Au moments des faits, Hubert-Marie Taute, diacre du diocèse de Poitiers et membre de l’équipe pastorale de la paroisse de l’église Sainte-Thérèse, participe à une réunion à côté de l’église avec un autre diacre et deux prêtres au moment de l’incendie. Il est l’une des premières personnes à se rendre sur les lieux.
« Le père Albert [le prêtre coopérateur de la paroisse de l’église, ndlr] et la personne qui venait pour le contrôle incendie ont senti la fumée dans la sacristie. Il y avait un bûcher devant l’autel. Trois bancs assez lourds étaient mis debout, une dizaine de chaises ainsi que le pupitre d’animateur étaient en feu, ce qui a rempli l’église de fumée », détaille le diacre aux Surligneurs.
Les pompiers arrivent rapidement sur les lieux, mais le feu s’est déjà éteint, rapporte Hubert-Marie Taute. « Peut-être par manque d’oxygène », ajoute-t-il.
L’enquête est toujours en cours
D’après le diacre, l’église porte plainte le jour même. En revanche, aucune référence à des « migrants afghans » n’est formulée, ni au moment de l’incendie ni maintenant. « Cette rumeur me surprend, confie Hubert-Marie Taute. […] Depuis [le dépôt de plainte], on n’a eu aucune information. On suppose que la police continue de faire son travail. »
La police nationale de la Vienne confirme aux Surligneurs qu’elle continue son enquête. Et jusqu’à présent, « rien ne permet de dire que des Afghans sont à l’origine d’incendies d’églises ici, affirment les fonctionnaires. Si nous avions eu une piste, nous aurions déjà interpellé l’auteur. »
Ce n’est pas la première fois que l’église Sainte-Thérèse est visée. En janvier 2022, l’église néogothique subit des dégradations similaires : la statue de la Vierge est décapitée et des santons de la crèche de Noël sont brisés. Comme en mai dernier, la police est informée et fait le déplacement pour constater les dégâts.
Trois églises ont été la cible de vandalisme dans la région de Poitiers à la fin 2024. En conséquence, la mairie de Poitiers a lancé une étude pour renforcer la sécurité des édifices religieux, comme le rapportent nos confrères d’Ici Poitou.
Le diacre du diocèse de Poitiers indique aux Surligneurs qu’il compte installer un système de vidéosurveillance afin de rouvrir l’église Sainte-Thérèse dans un climat de sérénité. En attendant, elle reste fermée, et n’ouvre que pour la pratique du culte.
Un faux compte X du Mossad
Si l’implication de « migrants afghans » ne repose sur rien, le compte X à l’origine de cette infox, Mossad Commentary, n’en est pas à son coup d’essai dans la diffusion de fausses informations.

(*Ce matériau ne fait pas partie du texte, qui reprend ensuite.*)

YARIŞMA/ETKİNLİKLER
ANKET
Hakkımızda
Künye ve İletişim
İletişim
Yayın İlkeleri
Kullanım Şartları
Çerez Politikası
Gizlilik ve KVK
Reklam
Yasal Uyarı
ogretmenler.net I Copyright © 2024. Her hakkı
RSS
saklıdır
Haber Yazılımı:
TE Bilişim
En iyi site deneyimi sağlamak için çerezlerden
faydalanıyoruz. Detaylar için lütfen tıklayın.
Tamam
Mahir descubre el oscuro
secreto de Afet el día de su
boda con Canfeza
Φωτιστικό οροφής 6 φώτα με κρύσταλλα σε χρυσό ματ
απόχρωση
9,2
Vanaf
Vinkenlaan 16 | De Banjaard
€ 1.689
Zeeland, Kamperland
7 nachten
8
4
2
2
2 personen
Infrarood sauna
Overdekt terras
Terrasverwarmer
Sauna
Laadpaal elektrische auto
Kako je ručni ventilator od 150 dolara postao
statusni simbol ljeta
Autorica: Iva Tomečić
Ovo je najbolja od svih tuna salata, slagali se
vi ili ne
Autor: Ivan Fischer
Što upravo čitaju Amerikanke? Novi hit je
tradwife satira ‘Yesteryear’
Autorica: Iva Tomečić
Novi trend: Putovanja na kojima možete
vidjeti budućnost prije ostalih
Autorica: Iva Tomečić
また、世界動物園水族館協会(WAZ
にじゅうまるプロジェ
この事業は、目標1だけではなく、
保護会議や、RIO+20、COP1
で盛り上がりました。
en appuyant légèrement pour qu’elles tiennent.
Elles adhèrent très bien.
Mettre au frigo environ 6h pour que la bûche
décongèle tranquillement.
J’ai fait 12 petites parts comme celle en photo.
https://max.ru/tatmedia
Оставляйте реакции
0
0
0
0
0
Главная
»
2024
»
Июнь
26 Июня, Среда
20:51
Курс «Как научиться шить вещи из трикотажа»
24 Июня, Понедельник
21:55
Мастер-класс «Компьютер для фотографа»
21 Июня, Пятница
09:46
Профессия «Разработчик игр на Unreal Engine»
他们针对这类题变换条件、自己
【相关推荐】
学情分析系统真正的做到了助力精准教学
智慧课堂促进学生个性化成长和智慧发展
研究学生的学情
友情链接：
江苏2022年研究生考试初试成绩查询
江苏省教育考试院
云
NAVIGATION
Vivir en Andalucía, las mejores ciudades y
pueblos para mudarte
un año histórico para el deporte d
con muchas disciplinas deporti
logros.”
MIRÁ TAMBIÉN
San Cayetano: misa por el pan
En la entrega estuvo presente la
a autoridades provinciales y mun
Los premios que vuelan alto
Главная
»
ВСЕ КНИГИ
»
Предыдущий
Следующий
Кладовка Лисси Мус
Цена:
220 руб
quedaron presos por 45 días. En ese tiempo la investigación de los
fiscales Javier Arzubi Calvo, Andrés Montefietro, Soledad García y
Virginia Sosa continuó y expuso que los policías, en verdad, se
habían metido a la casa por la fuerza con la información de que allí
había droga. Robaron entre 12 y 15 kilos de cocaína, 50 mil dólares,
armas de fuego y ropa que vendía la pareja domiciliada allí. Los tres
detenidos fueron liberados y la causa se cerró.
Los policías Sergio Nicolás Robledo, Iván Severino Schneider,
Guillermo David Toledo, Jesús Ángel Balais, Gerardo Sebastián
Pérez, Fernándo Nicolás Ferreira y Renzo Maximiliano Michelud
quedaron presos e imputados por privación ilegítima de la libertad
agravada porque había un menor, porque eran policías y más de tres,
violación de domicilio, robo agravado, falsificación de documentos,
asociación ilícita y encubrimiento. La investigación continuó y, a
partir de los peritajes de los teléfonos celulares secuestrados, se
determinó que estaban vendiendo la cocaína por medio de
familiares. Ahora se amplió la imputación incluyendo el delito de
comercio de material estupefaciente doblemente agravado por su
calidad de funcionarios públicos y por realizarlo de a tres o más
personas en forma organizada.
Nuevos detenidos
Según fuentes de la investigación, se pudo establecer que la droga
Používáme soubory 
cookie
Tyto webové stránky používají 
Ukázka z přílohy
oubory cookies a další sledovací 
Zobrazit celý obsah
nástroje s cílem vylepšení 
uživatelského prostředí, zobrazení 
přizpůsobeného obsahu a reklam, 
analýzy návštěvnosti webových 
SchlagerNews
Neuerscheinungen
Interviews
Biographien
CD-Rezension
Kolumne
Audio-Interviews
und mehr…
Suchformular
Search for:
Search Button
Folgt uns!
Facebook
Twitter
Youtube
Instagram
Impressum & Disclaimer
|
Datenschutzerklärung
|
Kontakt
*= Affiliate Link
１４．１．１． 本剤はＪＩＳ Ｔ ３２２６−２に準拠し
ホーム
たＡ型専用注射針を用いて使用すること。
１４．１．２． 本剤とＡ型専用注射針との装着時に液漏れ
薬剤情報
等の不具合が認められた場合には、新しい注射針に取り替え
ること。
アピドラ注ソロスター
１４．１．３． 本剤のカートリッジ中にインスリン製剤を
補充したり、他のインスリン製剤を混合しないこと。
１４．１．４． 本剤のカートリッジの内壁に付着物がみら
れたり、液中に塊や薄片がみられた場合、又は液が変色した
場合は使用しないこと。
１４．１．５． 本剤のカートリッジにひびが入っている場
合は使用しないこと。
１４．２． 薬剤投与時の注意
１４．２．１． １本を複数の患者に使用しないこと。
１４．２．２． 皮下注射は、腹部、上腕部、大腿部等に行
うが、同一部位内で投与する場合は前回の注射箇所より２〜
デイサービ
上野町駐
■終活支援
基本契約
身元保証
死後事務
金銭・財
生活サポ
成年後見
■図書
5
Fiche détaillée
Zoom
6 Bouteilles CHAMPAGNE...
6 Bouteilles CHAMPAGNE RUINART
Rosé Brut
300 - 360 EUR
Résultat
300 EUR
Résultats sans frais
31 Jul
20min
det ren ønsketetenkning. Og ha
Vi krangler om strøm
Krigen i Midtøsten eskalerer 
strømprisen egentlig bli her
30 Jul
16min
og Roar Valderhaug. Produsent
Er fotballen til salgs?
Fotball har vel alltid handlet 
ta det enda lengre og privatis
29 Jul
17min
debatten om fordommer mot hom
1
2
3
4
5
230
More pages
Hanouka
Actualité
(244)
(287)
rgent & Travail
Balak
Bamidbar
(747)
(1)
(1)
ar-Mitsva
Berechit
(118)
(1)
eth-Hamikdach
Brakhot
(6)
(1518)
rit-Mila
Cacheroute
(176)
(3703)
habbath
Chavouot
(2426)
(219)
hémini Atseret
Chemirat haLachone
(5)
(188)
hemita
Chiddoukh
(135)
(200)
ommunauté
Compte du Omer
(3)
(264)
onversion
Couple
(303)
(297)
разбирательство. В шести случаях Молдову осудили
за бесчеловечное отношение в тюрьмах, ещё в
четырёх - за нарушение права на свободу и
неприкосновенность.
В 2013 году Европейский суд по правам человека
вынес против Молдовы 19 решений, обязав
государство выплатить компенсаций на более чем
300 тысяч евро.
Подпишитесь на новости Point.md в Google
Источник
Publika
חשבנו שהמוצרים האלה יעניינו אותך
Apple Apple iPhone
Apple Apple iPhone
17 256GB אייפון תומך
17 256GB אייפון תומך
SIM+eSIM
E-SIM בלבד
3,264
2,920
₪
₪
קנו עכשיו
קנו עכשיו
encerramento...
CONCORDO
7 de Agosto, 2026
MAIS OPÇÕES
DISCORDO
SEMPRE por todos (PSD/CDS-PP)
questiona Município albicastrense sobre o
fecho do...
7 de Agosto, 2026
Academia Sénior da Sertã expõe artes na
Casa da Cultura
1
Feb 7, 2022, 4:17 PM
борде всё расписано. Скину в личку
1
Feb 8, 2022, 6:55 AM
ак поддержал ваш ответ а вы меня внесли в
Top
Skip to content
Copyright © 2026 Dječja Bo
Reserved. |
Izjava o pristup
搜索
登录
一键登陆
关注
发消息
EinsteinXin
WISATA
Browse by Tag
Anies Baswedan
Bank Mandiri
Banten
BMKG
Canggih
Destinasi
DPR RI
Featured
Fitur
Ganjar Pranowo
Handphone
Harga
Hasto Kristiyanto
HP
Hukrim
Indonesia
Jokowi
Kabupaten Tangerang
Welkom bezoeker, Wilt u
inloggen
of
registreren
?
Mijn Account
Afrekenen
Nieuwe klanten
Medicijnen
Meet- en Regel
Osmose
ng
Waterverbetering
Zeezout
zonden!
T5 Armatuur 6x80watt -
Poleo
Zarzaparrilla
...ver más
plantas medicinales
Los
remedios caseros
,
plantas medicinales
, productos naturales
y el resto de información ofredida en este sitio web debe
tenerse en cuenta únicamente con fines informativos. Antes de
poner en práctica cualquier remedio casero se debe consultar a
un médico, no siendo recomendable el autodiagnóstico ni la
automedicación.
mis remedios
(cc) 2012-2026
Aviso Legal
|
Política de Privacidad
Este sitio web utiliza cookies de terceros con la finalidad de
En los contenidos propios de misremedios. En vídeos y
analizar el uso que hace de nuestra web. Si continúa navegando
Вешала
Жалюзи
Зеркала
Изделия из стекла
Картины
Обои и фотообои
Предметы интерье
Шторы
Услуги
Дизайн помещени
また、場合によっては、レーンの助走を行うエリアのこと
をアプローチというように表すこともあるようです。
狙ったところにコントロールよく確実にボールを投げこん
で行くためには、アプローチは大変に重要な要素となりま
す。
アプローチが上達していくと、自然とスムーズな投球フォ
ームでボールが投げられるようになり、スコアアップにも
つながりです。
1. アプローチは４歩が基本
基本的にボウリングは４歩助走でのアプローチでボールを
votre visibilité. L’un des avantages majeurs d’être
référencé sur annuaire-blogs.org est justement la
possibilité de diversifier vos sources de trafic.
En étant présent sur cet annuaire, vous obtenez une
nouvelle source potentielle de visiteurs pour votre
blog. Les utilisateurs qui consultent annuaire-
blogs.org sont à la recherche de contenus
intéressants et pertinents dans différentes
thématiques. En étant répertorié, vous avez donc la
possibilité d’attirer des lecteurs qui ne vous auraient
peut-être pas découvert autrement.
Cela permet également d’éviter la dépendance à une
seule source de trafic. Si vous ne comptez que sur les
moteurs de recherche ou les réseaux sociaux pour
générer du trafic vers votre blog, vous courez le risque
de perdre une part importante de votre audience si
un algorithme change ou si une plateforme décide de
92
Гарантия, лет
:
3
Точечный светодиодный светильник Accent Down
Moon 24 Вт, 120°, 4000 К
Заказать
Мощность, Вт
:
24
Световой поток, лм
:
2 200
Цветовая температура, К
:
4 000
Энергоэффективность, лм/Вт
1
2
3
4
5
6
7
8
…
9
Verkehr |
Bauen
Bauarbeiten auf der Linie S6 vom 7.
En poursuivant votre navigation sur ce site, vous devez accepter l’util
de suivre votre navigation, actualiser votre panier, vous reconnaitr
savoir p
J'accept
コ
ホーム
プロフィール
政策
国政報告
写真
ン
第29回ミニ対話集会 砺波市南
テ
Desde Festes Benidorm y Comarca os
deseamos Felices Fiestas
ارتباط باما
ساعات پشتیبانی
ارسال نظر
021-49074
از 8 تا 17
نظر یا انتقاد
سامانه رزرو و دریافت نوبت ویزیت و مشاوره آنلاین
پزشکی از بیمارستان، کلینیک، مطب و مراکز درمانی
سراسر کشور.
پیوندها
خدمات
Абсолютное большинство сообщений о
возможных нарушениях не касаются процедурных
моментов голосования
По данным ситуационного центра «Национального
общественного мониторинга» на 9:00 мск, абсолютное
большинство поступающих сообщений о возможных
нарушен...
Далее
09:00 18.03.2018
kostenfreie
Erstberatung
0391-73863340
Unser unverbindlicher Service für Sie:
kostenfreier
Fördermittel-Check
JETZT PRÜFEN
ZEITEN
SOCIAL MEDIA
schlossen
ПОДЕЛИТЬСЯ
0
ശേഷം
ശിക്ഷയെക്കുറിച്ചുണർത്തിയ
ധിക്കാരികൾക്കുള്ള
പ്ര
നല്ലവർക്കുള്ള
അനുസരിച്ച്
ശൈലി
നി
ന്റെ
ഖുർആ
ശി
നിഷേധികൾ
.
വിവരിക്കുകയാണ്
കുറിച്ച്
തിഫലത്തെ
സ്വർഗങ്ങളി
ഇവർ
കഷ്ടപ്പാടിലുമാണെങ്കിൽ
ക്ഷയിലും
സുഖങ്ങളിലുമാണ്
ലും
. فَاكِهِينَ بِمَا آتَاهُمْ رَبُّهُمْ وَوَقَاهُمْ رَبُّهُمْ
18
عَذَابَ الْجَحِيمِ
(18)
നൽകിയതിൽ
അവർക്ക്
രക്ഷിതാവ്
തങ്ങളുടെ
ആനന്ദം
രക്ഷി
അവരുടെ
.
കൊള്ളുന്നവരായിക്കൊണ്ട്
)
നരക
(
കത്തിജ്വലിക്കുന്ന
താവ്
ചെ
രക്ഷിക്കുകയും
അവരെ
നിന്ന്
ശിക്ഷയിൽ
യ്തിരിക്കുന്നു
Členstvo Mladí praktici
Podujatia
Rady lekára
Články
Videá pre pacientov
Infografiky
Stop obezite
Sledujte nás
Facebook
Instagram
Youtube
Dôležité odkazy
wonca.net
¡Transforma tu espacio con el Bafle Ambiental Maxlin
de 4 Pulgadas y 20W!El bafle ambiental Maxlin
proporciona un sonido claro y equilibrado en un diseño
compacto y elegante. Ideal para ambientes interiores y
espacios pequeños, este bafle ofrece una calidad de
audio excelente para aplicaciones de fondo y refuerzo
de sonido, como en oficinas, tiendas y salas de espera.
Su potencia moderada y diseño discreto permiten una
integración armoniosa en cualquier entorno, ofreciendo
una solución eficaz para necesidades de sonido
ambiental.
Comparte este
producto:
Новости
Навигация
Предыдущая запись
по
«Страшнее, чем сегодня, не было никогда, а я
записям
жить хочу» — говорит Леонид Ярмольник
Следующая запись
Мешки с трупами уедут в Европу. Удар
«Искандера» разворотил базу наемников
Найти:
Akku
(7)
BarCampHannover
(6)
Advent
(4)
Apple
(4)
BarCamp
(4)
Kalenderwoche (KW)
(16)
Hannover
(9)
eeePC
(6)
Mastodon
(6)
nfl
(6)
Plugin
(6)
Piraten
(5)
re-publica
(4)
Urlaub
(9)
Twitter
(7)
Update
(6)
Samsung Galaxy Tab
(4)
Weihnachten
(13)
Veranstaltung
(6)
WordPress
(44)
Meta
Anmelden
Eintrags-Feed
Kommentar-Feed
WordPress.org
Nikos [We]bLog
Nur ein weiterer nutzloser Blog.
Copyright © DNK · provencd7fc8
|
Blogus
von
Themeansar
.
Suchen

Il s’agit d’un faux compte qui se fait passer pour le compte officiel du Mossad, l’un des services de renseignement israélien.
Depuis le début de la guerre entre Israël et le Hamas, ce compte contribue à la désinformation autour du conflit. Il fait notamment partie de ceux qui ont créé de toutes pièces la fausse information de la mise à mort d’un enfant dans un four, lors de l’attaque menée par le Hamas le 7 octobre 2023, rapporte le journal Libération.